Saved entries
------
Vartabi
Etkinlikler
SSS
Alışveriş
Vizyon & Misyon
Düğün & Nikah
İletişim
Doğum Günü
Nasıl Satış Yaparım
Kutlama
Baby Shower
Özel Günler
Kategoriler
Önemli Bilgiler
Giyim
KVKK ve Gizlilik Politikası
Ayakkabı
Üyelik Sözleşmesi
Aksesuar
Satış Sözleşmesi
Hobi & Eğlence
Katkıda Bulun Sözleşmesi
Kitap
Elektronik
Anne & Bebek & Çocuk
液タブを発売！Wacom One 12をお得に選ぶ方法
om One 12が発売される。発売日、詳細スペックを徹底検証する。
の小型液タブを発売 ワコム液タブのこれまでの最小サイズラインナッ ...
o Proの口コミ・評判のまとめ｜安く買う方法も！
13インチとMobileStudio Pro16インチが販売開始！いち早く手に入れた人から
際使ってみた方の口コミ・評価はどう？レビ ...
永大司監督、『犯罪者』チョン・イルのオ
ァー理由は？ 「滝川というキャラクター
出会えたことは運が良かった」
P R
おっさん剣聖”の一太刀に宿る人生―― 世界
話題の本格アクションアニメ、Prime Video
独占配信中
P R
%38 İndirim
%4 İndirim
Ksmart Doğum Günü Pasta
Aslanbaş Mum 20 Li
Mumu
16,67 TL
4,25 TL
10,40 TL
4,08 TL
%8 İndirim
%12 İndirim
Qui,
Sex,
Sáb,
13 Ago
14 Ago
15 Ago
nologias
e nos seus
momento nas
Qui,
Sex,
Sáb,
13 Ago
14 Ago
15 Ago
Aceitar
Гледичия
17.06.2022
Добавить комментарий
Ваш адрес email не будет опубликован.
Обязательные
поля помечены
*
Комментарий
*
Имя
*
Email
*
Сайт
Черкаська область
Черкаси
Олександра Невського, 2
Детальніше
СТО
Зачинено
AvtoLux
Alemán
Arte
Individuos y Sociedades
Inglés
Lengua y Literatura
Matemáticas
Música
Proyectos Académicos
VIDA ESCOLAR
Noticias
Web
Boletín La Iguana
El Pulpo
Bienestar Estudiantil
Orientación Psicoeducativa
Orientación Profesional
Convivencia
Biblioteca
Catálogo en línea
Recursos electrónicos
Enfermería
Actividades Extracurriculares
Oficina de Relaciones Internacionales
------
REQUIRED WORK »
Repeat word for word the part of the data that opens with its first line and closes with the line containing "13インチとMobileSt", including both of those lines.

EXERCISE RESPONSE »
Vartabi
Etkinlikler
SSS
Alışveriş
Vizyon & Misyon
Düğün & Nikah
İletişim
Doğum Günü
Nasıl Satış Yaparım
Kutlama
Baby Shower
Özel Günler
Kategoriler
Önemli Bilgiler
Giyim
KVKK ve Gizlilik Politikası
Ayakkabı
Üyelik Sözleşmesi
Aksesuar
Satış Sözleşmesi
Hobi & Eğlence
Katkıda Bulun Sözleşmesi
Kitap
Elektronik
Anne & Bebek & Çocuk
液タブを発売！Wacom One 12をお得に選ぶ方法
om One 12が発売される。発売日、詳細スペックを徹底検証する。
の小型液タブを発売 ワコム液タブのこれまでの最小サイズラインナッ ...
o Proの口コミ・評判のまとめ｜安く買う方法も！
13インチとMobileStudio Pro16インチが販売開始！いち早く手に入れた人から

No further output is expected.